Republicans' Strategy for 2020 Is the Same One They've Been Running for Years

Expect to hear about the same old boogeymen, just much, much louder.

The thousand-Democrat primary is well underway, but the Republicans are also gearing up for the 2020 election. And while Democrats have often in the past struggled to see beyond the presidency, Republicans are eyeing as many fights as they can. The GOP playbook for the next 21 months leading up to the presidential election is detailed in a new report from the New York Times. From the article, titled "Republicans Already Are Demonizing Democrats as Socialists and Baby Killers":

That, at least, is what Republicans want voters to think, as they seek to demonize Democrats well in advance of the 2020 elections by painting them as left-wing crazies who will destroy the American economy, murder newborn babies and turn a blind eye to bigotry against Jews.

The unusually aggressive assault, which Republican officials and strategists outlined in interviews last week, is meant to strangle the new Democratic majority in its infancy. It was set in motion this month by President Trump, who used his State of the Union address to rail against “new calls to adopt socialism in our country” and mischaracterize legislation backed by Democrats in New York and Virginia as allowing “a baby to be ripped from the mother’s womb moments before birth.”

Republicans have also been smearing opponents as anti-Semites despite the white nationalist wing propping up their own party.

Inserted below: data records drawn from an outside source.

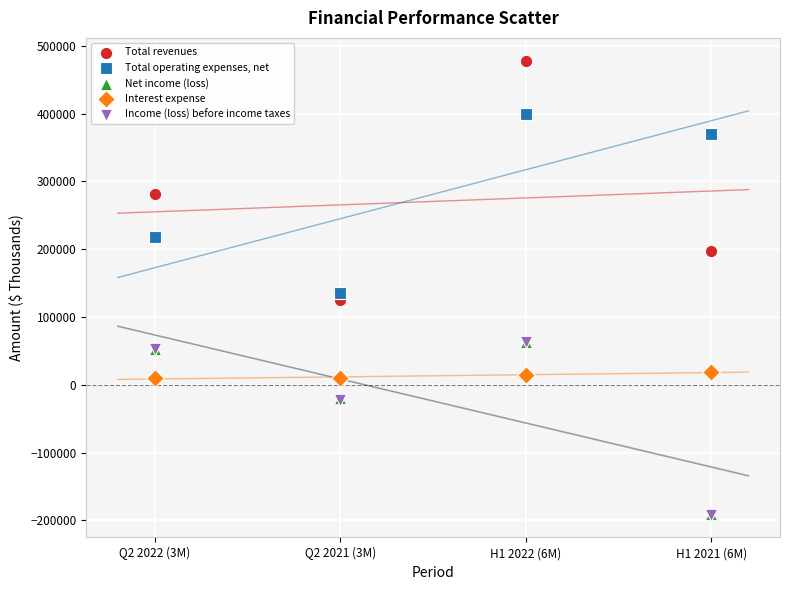

What are all the series names shown in the legend?

Total revenues, Total operating expenses, net, Net income (loss), Interest expense, Income (loss) before income taxes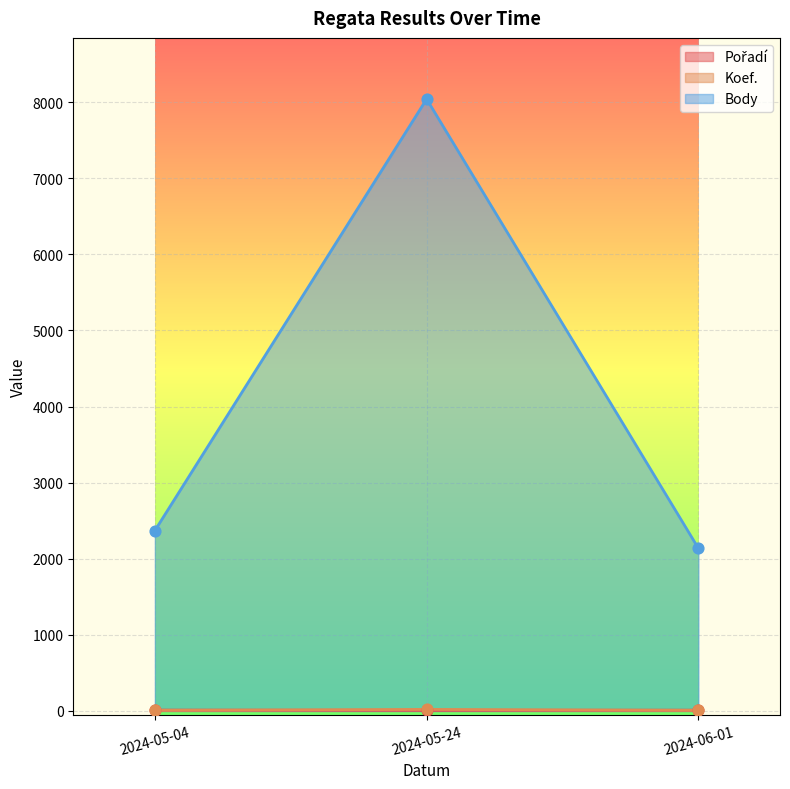

The value of Body at 2024-06-01 is 2136. True or false?

True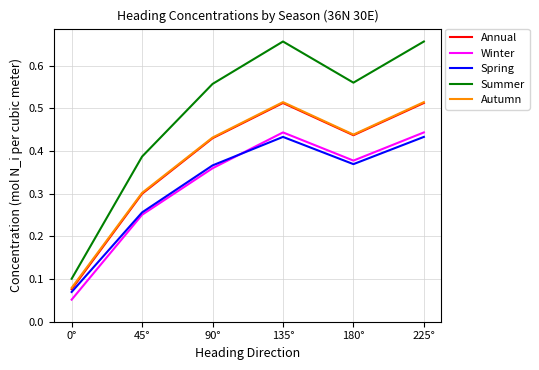

What are all the series names shown in the legend?

Annual, Winter, Spring, Summer, Autumn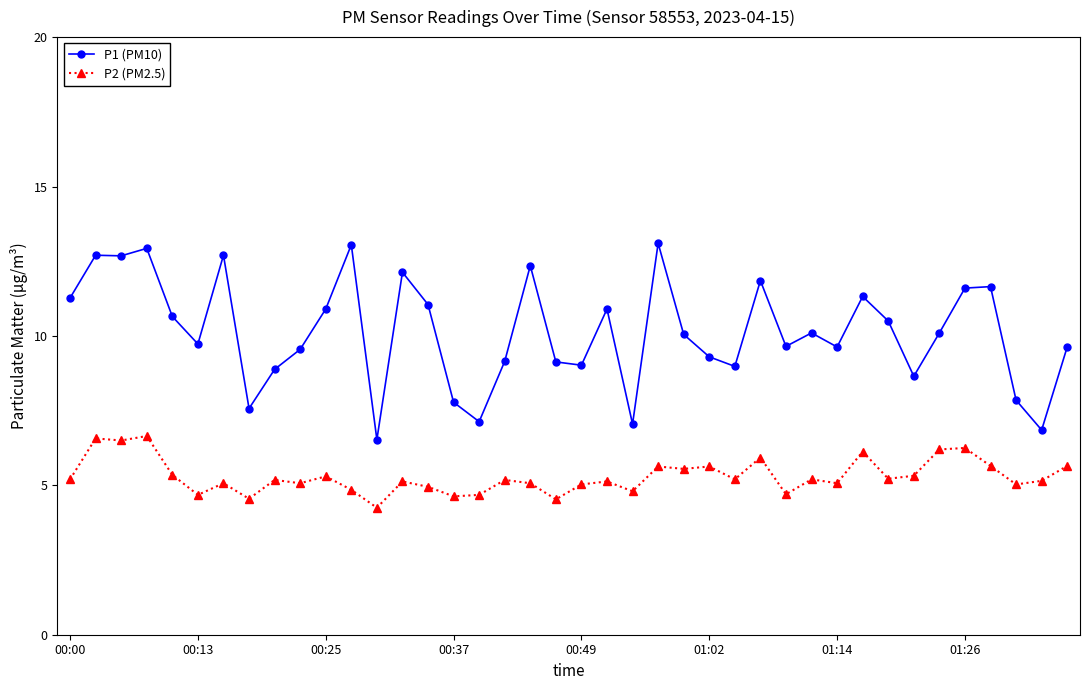

What is the value of the P1 (PM10) point at the 40th from the left?

9.6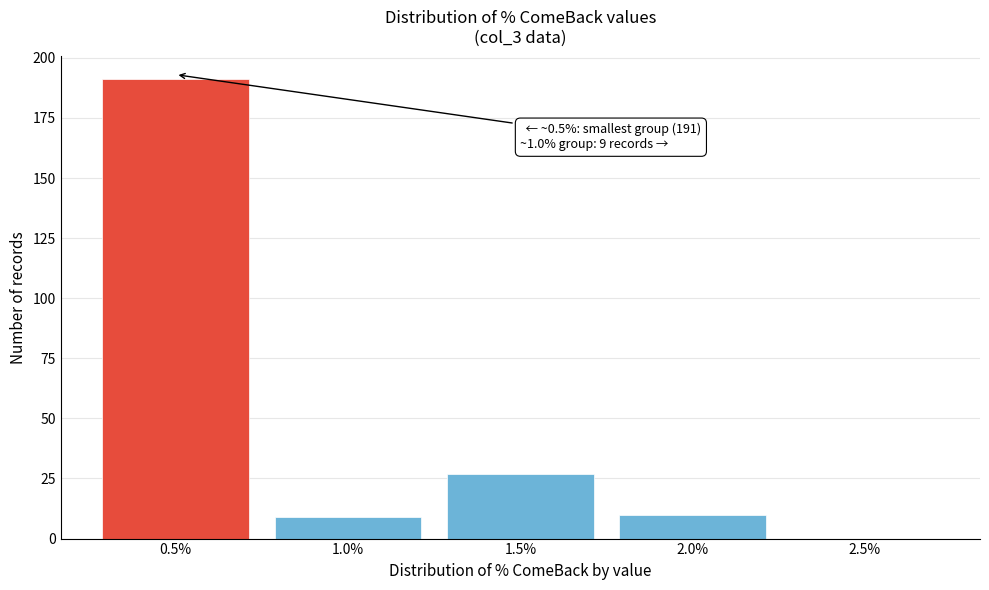

Reading left to right, list all the values displayed in this chart.

0.5%=191	1.0%=9	1.5%=27	2.0%=10	2.5%=0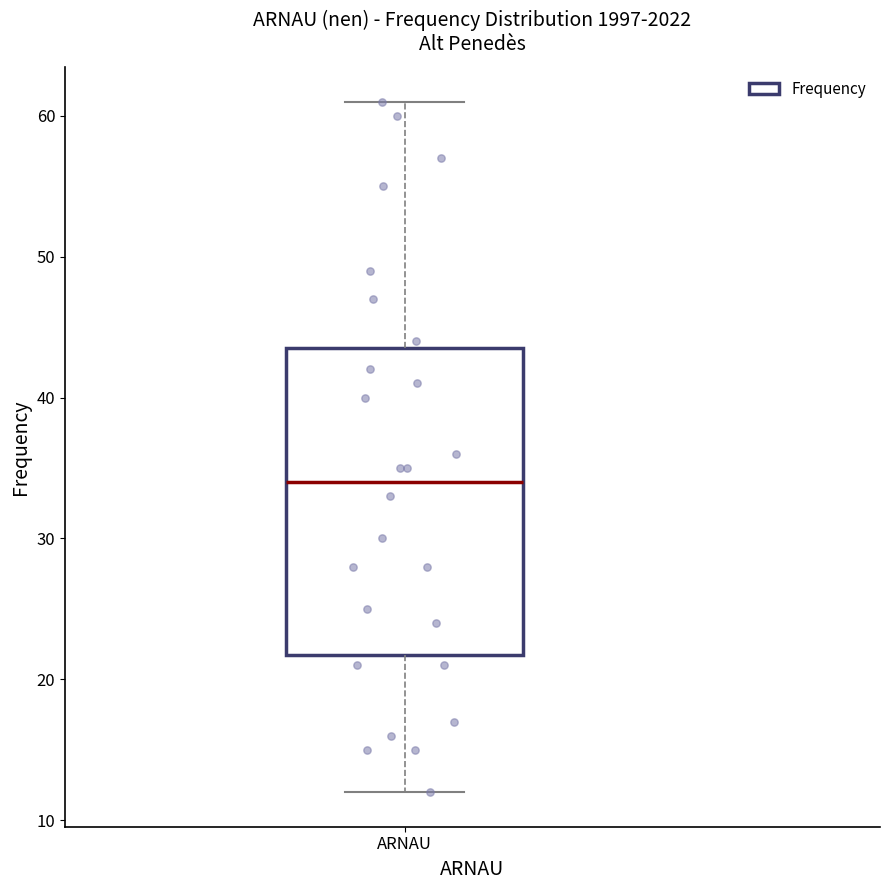

Transcribe this box plot: give where the median line is, the range the box spans, and where the two whiskers end, as read against the y-axis. The values are not printed on the chart, so give them approximately, as read against the axis.

median 34, box 22 to 44, whiskers 12 to 61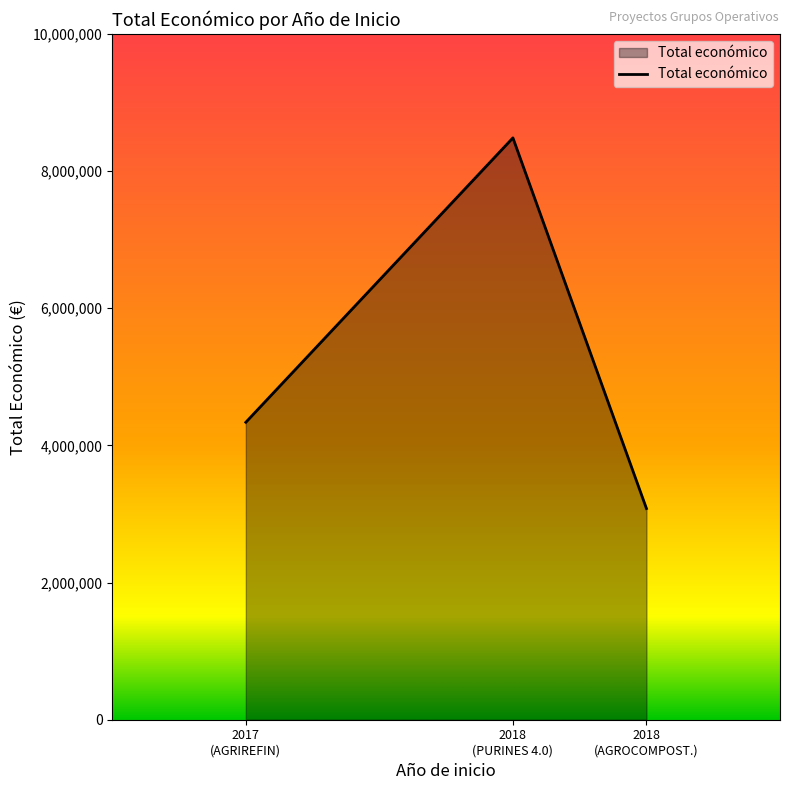

List the labels in order of value, smallest first.

2018
(AGROCOMPOST.), 2017
(AGRIREFIN), 2018
(PURINES 4.0)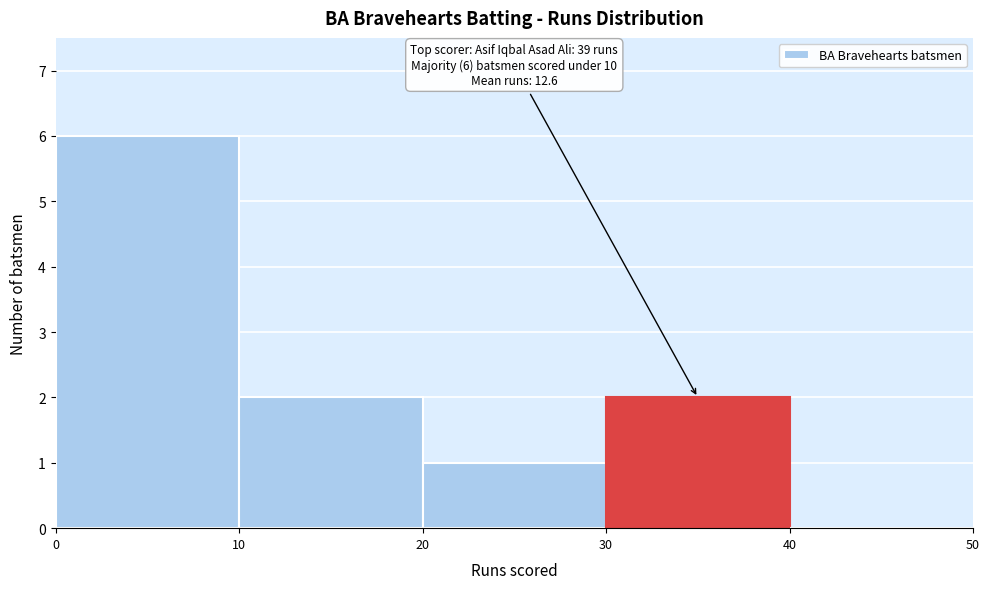

Over which range of the x-axis is the bar tallest?

0 to 10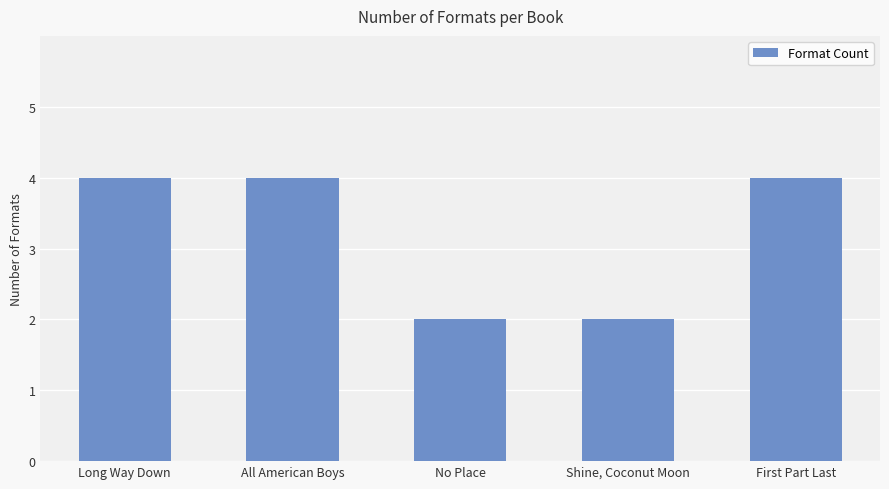

What is the ratio of the value at No Place to the value at All American Boys?

0.5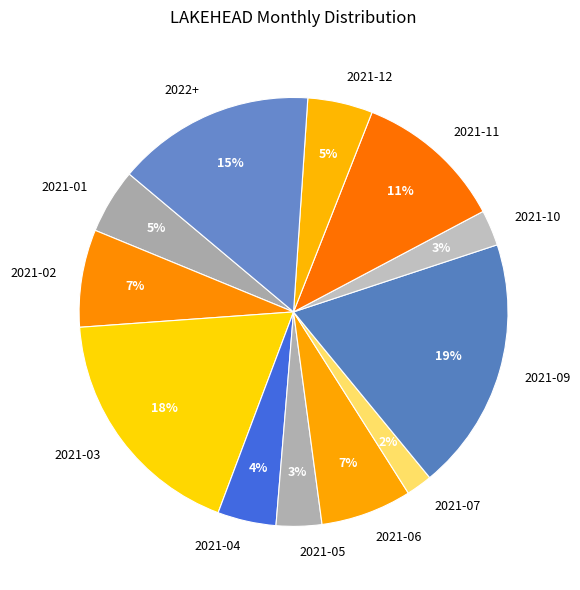

What is the smallest slice in the pie chart?

2021-07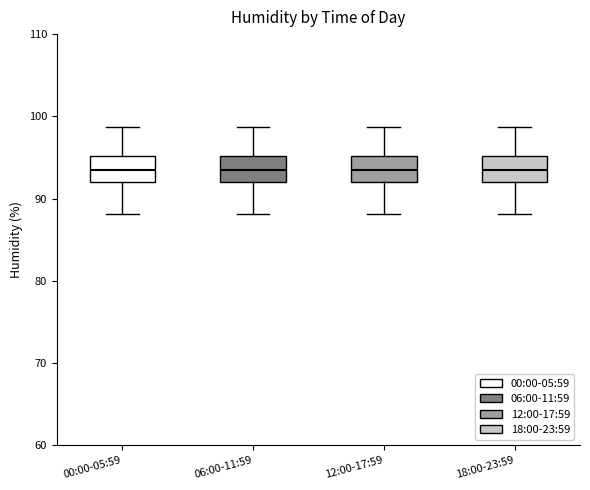

Where is the lower edge of the box for 00:00-05:59 on the y-axis? The values are not printed on the chart, so give them approximately, as read against the axis.

92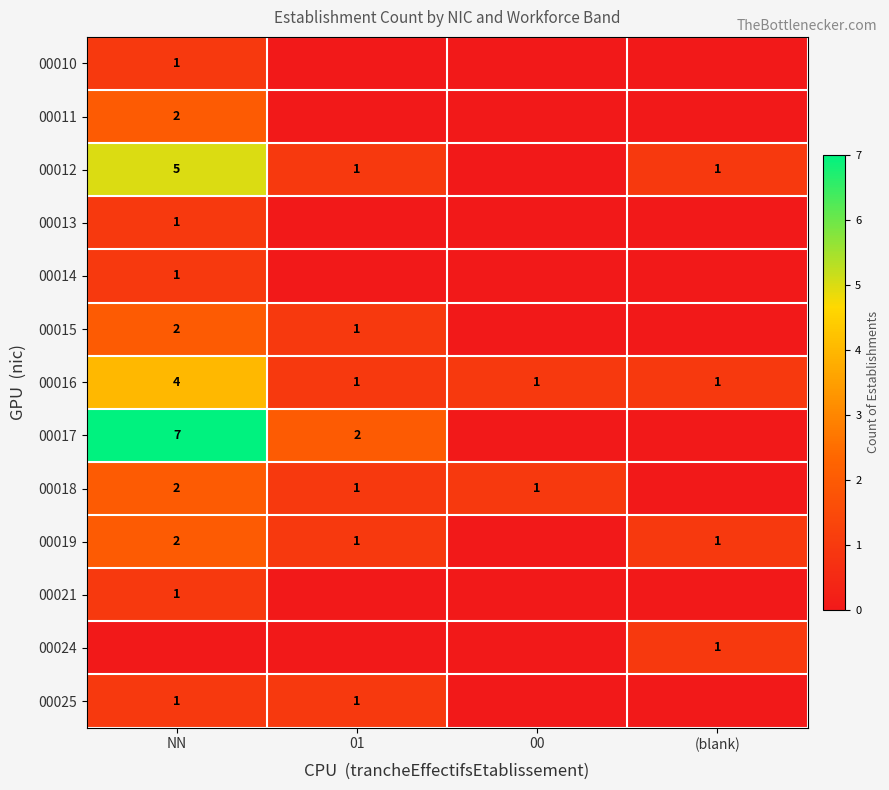

What is the sum of the 00016 values at (blank) and NN?

5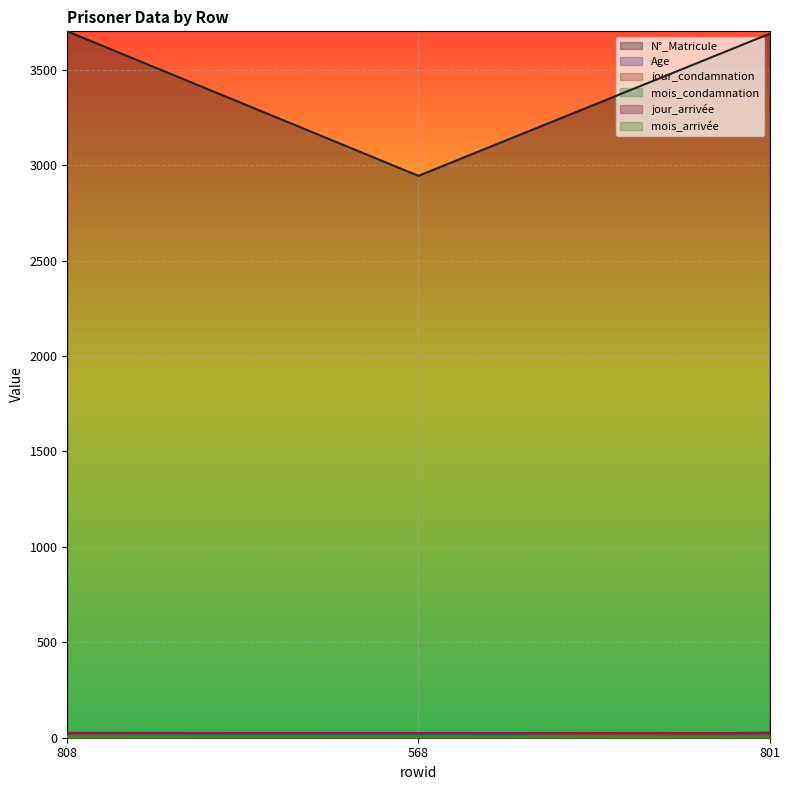

Which category has the highest value across all series?

808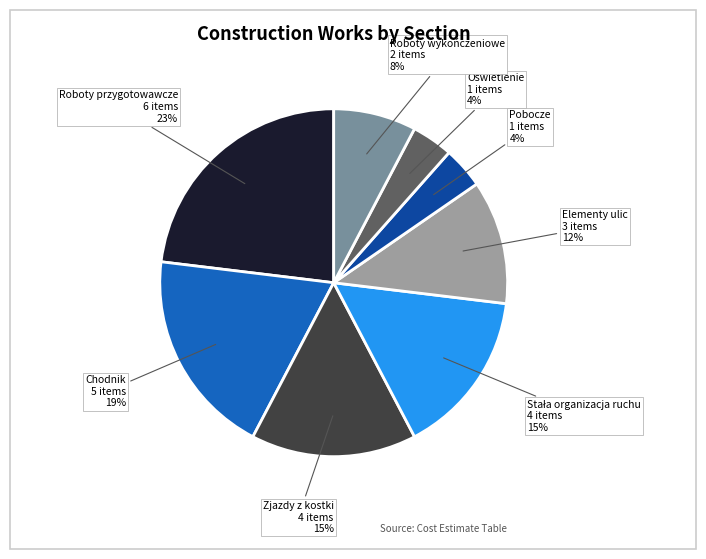

What percentage is the Pobocze slice, to the nearest percent?

4%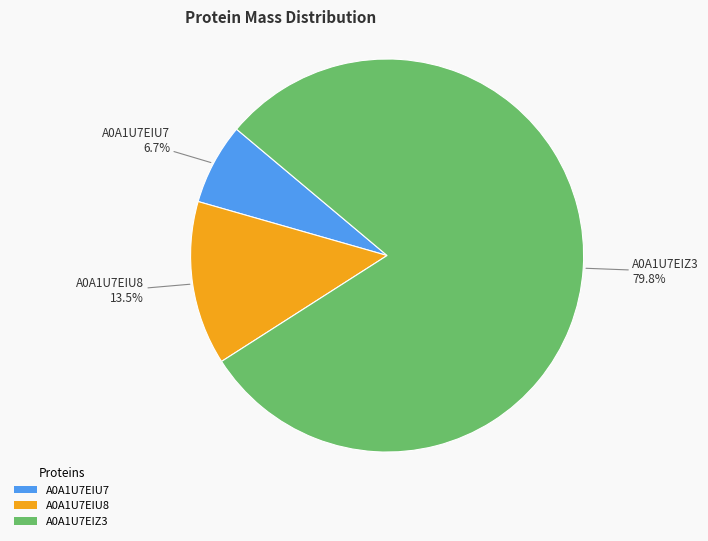

What percentage do A0A1U7EIU7 and A0A1U7EIU8 together represent?

20.2%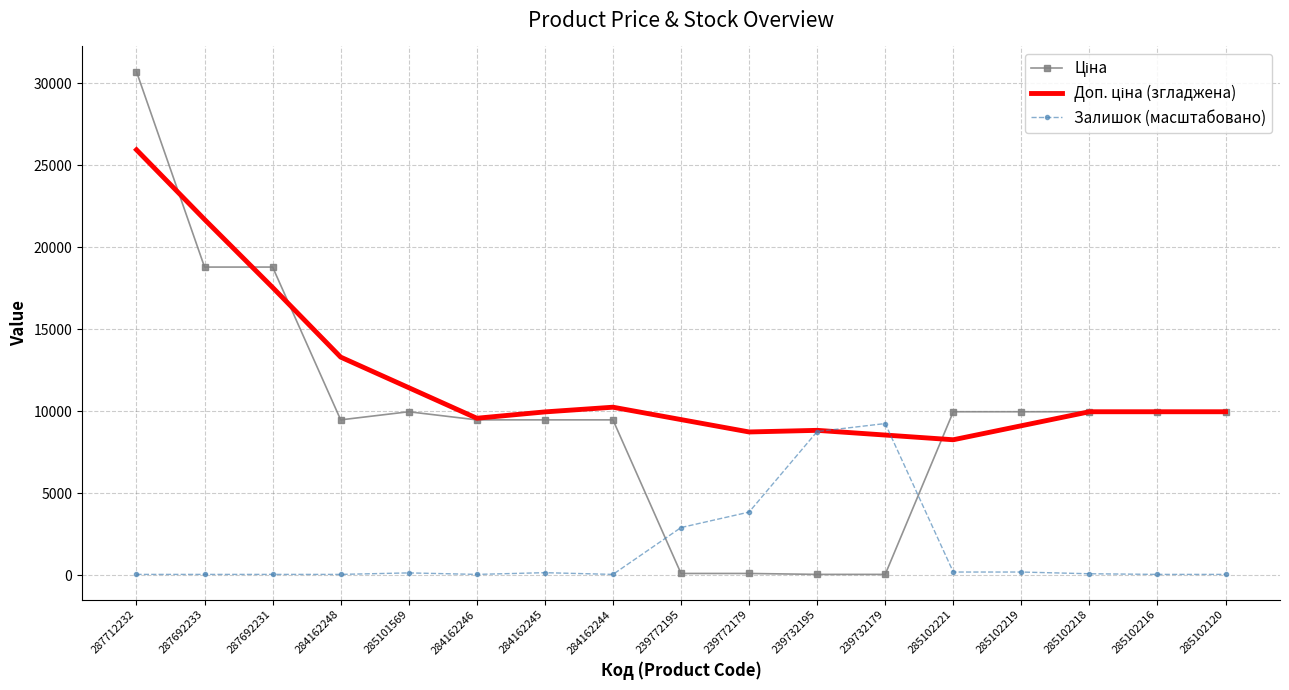

At which label is Залишок (масштабовано) closest to 4656?

239772179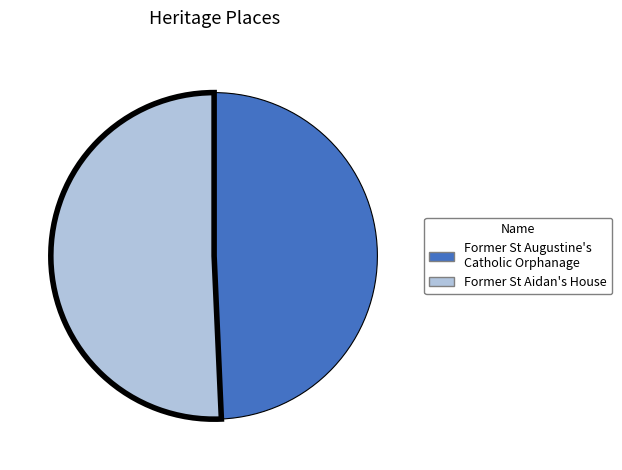

True or false: Former St Aidan's House accounts for 51% of the total.

True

But this has been their playbook for years now. During the 2016 Republican primaries, the candidates tried to outdo each other with horrifying, ultimately made-up details about abortion, fetal tissue donation, and reproductive health, though to their credit they mildly calmed down after three people were gunned down in a Colorado Planned Parenthood. And Congressional Republicans declared everything Barack Obama did as president part of a barely-secret Marxist takeover. Even the Affordable Care Act, legislation that did nothing to challenge or undermine health care as a free market commodity, was somehow "socialism."

What's different now is that a small number of Democrats and independent politicians aren't afraid of running on socialist policies, including freshmen representatives like Alexandria Ocasio-Cortez and Rashida Tlaib. In fact, Ocasio-Cortez sees new minority congresswomen like herself as the primary targets for GOP red-baiting, telling the Times, “I guess they used that argument to its end, and so they have to find someone new. And who else to use except folks like myself and other freshmen congresswomen? We’re least like them in every way possible, so I think it’s a potent symbol.”

Considering how few new ideas Republicans have on any issues—trickle-down economics, privatize everything, "freedom" means going bankrupt to pay for chemotherapy—it makes sense that their electoral strategy is the same as it ever was.